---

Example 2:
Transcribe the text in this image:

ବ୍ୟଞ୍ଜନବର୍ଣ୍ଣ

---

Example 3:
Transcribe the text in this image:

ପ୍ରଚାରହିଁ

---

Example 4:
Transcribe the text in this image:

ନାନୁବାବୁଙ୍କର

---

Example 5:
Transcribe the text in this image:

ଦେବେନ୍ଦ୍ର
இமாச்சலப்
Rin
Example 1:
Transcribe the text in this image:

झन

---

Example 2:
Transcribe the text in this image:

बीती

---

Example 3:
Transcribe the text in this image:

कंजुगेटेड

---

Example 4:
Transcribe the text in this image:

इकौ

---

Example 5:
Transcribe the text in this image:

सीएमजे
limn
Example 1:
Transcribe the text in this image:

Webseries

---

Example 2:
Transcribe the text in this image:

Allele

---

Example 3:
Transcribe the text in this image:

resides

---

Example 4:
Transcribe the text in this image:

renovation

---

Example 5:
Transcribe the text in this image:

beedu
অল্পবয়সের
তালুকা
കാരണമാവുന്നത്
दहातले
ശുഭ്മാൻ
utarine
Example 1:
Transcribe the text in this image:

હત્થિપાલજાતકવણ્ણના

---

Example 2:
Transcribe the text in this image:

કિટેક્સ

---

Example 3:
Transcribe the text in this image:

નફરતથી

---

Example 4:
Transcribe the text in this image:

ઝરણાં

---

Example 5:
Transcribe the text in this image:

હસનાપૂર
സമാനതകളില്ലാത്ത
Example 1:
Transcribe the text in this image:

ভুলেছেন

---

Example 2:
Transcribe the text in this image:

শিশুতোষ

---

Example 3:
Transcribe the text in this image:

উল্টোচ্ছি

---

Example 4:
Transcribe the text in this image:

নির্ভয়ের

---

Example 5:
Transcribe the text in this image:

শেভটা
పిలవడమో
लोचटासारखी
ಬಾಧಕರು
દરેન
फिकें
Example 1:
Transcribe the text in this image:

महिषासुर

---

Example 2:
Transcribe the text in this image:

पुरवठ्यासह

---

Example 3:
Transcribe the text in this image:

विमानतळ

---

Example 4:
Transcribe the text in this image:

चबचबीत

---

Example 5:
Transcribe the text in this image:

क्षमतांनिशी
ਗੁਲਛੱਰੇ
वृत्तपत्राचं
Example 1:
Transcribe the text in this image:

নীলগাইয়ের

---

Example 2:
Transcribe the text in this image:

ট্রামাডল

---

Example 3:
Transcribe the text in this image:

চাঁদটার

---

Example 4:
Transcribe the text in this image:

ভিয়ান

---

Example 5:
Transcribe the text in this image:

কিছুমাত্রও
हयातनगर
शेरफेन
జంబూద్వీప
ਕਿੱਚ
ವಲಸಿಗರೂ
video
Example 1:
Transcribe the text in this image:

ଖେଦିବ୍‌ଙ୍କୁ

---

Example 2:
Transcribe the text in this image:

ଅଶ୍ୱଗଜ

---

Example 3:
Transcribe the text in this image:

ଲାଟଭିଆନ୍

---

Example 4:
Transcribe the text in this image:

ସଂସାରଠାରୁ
# # # # # # #
## What you will do
What this exercise asks for is the data above, retyped exactly.

## Answer to the problem
---

Example 2:
Transcribe the text in this image:

ବ୍ୟଞ୍ଜନବର୍ଣ୍ଣ

---

Example 3:
Transcribe the text in this image:

ପ୍ରଚାରହିଁ

---

Example 4:
Transcribe the text in this image:

ନାନୁବାବୁଙ୍କର

---

Example 5:
Transcribe the text in this image:

ଦେବେନ୍ଦ୍ର
இமாச்சலப்
Rin
Example 1:
Transcribe the text in this image:

झन

---

Example 2:
Transcribe the text in this image:

बीती

---

Example 3:
Transcribe the text in this image:

कंजुगेटेड

---

Example 4:
Transcribe the text in this image:

इकौ

---

Example 5:
Transcribe the text in this image:

सीएमजे
limn
Example 1:
Transcribe the text in this image:

Webseries

---

Example 2:
Transcribe the text in this image:

Allele

---

Example 3:
Transcribe the text in this image:

resides

---

Example 4:
Transcribe the text in this image:

renovation

---

Example 5:
Transcribe the text in this image:

beedu
অল্পবয়সের
তালুকা
കാരണമാവുന്നത്
दहातले
ശുഭ്മാൻ
utarine
Example 1:
Transcribe the text in this image:

હત્થિપાલજાતકવણ્ણના

---

Example 2:
Transcribe the text in this image:

કિટેક્સ

---

Example 3:
Transcribe the text in this image:

નફરતથી

---

Example 4:
Transcribe the text in this image:

ઝરણાં

---

Example 5:
Transcribe the text in this image:

હસનાપૂર
സമാനതകളില്ലാത്ത
Example 1:
Transcribe the text in this image:

ভুলেছেন

---

Example 2:
Transcribe the text in this image:

শিশুতোষ

---

Example 3:
Transcribe the text in this image:

উল্টোচ্ছি

---

Example 4:
Transcribe the text in this image:

নির্ভয়ের

---

Example 5:
Transcribe the text in this image:

শেভটা
పిలవడమో
लोचटासारखी
ಬಾಧಕರು
દરેન
फिकें
Example 1:
Transcribe the text in this image:

महिषासुर

---

Example 2:
Transcribe the text in this image:

पुरवठ्यासह

---

Example 3:
Transcribe the text in this image:

विमानतळ

---

Example 4:
Transcribe the text in this image:

चबचबीत

---

Example 5:
Transcribe the text in this image:

क्षमतांनिशी
ਗੁਲਛੱਰੇ
वृत्तपत्राचं
Example 1:
Transcribe the text in this image:

নীলগাইয়ের

---

Example 2:
Transcribe the text in this image:

ট্রামাডল

---

Example 3:
Transcribe the text in this image:

চাঁদটার

---

Example 4:
Transcribe the text in this image:

ভিয়ান

---

Example 5:
Transcribe the text in this image:

কিছুমাত্রও
हयातनगर
शेरफेन
జంబూద్వీప
ਕਿੱਚ
ವಲಸಿಗರೂ
video
Example 1:
Transcribe the text in this image:

ଖେଦିବ୍‌ଙ୍କୁ

---

Example 2:
Transcribe the text in this image:

ଅଶ୍ୱଗଜ

---

Example 3:
Transcribe the text in this image:

ଲାଟଭିଆନ୍

---

Example 4:
Transcribe the text in this image:

ସଂସାରଠାରୁ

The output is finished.